Sometimes, one of the most difficult parts of implementing a new customer relationship management platform is encourage CRM buy-in of employees to not only use the software, but see its potential and truly become excited about the prospect. Because this isn’t a technical issue, experiences will vary. Some companies will find that their staff are either already encouraged or quickly coming around to a new system. Of course, other businesses will find their sales staff and other staff are loathe to learn the ins and outs of a new CRM system. Organizations that don’t land on either extreme will find themselves somewhere in the middle, dealing with some amount of staff who aren’t too enthusiastic learning a new system.
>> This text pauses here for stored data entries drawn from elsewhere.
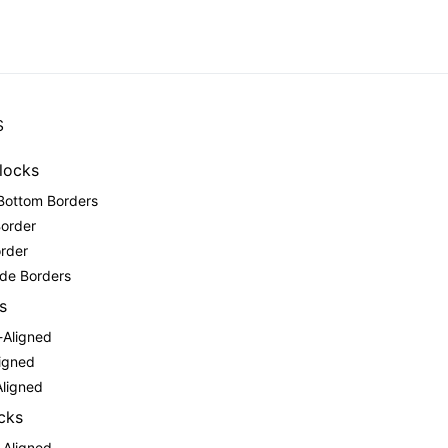
s
locks
Bottom Borders
Border
order
ide Borders
s
-Aligned
ligned
Aligned
cks
-Aligned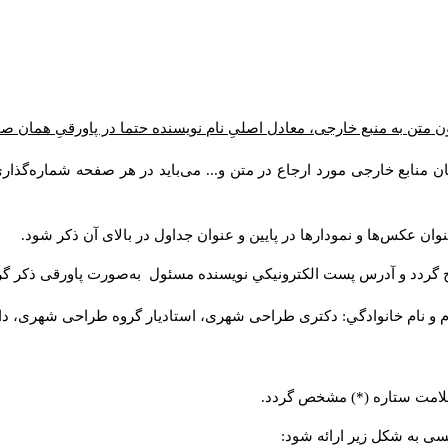
ن متن به منبع خارجی، معادل اصلیِ نام نویسنده حتما در پاورقیِ همان 
 منابع خارجی مورد ارجاع در متن و... می‌باید در هر صفحه شماره‌گذار
ان عکس‌ها و نمودارها در پایین و عنوان جداول در بالای آن ذکر شود.
 گردد و آدرس پست الكترونيكي نويسنده مسئول به‌صورت پاورقی ذکر گر
م و نام خانوادگي: دکتری طراحی شهری، استادیار گروه
طراحی شهری، دانشکد
 علامت ستاره (*) مشخص گردد.
یسی به شکل زیر ارائه شود: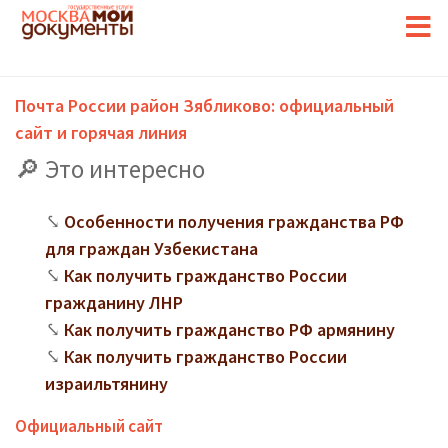
Почта России район Зябликово: официальный
сайт и горячая линия
Это интересно
Особенности получения гражданства РФ
для граждан Узбекистана
Как получить гражданство России
гражданину ЛНР
Как получить гражданство РФ армянину
Как получить гражданство России
израильтянину
Официальный сайт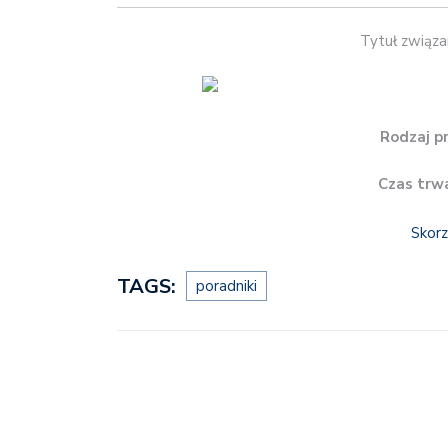
Tytuł związan
Rodzaj p
Czas trwa
Skorz
TAGS:
poradniki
So what can business leaders, decision-makers and the team involved in the CRM implementation do to achieve stronger engagement? Here are a few strategies:
Include plenty of lead time
Organizations using CRM are, by definition, involved in sales as a major component of business. Salespeople often have busy schedules and are often focused more on personal achievements than company-wide ones. When these staff members work on a partial or total commission basis, this attitude can be more prominent.
For those reasons, it’s important that salespeople be informed of the addition of or the changeover to a different CRM system with plenty of lead time. This allows the information to sink in and creates a base from which technical training and general education can be built upon. An early introduction also provides plenty of time for staff to raise questions and concerns, and for those queries to be answered. That also provides a longer window of opportunity for demonstrating both company-wide benefits and advantages that are specific to various departments or even individual workers.
The alternative – a quick, rushed implementation – creates more stress on employers and on a business, creating the potential for errors, missed deadlines and other possible issues. Because CRM systems are intended to be used for a relatively long period, it’s worth making time at the beginning of the process.
Be comprehensive in training efforts
The last thing that anyone wants to do while working is to go through a training exercise and realize afterward that they didn’t grasp the information properly – or that the knowledge wasn’t communicated particularly well. Either situation will lead to a need to invest more time into training, which can harm the effectiveness of the staff. There’s nothing wrong with a company choosing one main method of teaching staff – classroom-style education or individualized learning, to give two examples – but those in charge of such educational efforts have to have alternative plans in place. Developing and maintaining different training materials means that different learning styles can be accommodated.
Another important benefit to having a variety of training content available is that staff members can use such materials to brush up on parts of CRM they only use rarely. The additional benefit is that these refreshers happen without taking up the valuable time of others. Maintaining training materials also has an obvious benefit when it comes time to train new hires.
Find a CRM partner who can help
The help of a knowledgeable CRM partner can mean the difference between a smooth, efficient implementation and a problematic one that takes extra time and money to resolve. A strong partner will be able to answer certain questions and use their wealth of prior experiences to aid in engagement efforts with staff through training and other means. A good partner provides many benefits beyond developing engagement as well.